EXERCISE INSTRUCTIONS
Look through the data below and extract, unchanged, the lines from the one that contains "immunohistochemistry (IHC) image" to the one that contains "no significant protein", both included.

Extracted data entries
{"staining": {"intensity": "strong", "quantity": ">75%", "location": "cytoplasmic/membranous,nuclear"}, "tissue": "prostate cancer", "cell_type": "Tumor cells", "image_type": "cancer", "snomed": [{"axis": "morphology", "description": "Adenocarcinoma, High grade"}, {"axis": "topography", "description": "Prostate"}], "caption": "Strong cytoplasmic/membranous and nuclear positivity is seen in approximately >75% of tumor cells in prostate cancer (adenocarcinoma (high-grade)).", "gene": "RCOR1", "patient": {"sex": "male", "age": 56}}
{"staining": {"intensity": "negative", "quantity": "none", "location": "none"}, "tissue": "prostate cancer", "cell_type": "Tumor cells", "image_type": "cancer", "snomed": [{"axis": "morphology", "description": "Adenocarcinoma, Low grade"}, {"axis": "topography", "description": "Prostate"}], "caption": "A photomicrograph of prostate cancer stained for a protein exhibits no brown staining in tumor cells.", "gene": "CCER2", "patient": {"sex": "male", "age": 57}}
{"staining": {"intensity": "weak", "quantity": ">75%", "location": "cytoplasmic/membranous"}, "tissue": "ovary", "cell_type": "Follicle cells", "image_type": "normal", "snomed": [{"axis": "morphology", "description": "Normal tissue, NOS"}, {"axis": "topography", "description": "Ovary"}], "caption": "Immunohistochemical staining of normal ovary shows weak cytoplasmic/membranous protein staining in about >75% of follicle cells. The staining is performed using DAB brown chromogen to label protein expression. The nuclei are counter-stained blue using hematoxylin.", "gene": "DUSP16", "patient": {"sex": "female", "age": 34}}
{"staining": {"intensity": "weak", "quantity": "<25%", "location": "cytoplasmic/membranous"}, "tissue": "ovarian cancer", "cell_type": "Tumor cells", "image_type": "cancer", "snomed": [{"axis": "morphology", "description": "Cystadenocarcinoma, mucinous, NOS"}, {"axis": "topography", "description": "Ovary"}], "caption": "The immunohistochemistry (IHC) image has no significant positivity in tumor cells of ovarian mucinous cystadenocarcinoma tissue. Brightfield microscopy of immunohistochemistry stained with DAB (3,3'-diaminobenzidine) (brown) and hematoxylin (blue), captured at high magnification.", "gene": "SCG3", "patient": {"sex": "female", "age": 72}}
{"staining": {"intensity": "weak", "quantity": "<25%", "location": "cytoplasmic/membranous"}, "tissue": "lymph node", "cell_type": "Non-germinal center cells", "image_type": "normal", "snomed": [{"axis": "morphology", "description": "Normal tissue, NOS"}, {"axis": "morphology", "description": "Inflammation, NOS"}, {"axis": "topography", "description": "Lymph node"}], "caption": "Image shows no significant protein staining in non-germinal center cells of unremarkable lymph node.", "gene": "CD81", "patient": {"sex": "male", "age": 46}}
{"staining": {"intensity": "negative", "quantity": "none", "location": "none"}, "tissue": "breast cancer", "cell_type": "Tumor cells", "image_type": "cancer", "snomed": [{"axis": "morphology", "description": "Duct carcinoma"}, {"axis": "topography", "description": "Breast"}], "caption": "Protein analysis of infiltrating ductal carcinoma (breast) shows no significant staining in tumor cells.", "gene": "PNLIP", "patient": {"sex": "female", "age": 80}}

ANSWER TO THIS PROBLEM
{"staining": {"intensity": "weak", "quantity": "<25%", "location": "cytoplasmic/membranous"}, "tissue": "ovarian cancer", "cell_type": "Tumor cells", "image_type": "cancer", "snomed": [{"axis": "morphology", "description": "Cystadenocarcinoma, mucinous, NOS"}, {"axis": "topography", "description": "Ovary"}], "caption": "The immunohistochemistry (IHC) image has no significant positivity in tumor cells of ovarian mucinous cystadenocarcinoma tissue. Brightfield microscopy of immunohistochemistry stained with DAB (3,3'-diaminobenzidine) (brown) and hematoxylin (blue), captured at high magnification.", "gene": "SCG3", "patient": {"sex": "female", "age": 72}}
{"staining": {"intensity": "weak", "quantity": "<25%", "location": "cytoplasmic/membranous"}, "tissue": "lymph node", "cell_type": "Non-germinal center cells", "image_type": "normal", "snomed": [{"axis": "morphology", "description": "Normal tissue, NOS"}, {"axis": "morphology", "description": "Inflammation, NOS"}, {"axis": "topography", "description": "Lymph node"}], "caption": "Image shows no significant protein staining in non-germinal center cells of unremarkable lymph node.", "gene": "CD81", "patient": {"sex": "male", "age": 46}}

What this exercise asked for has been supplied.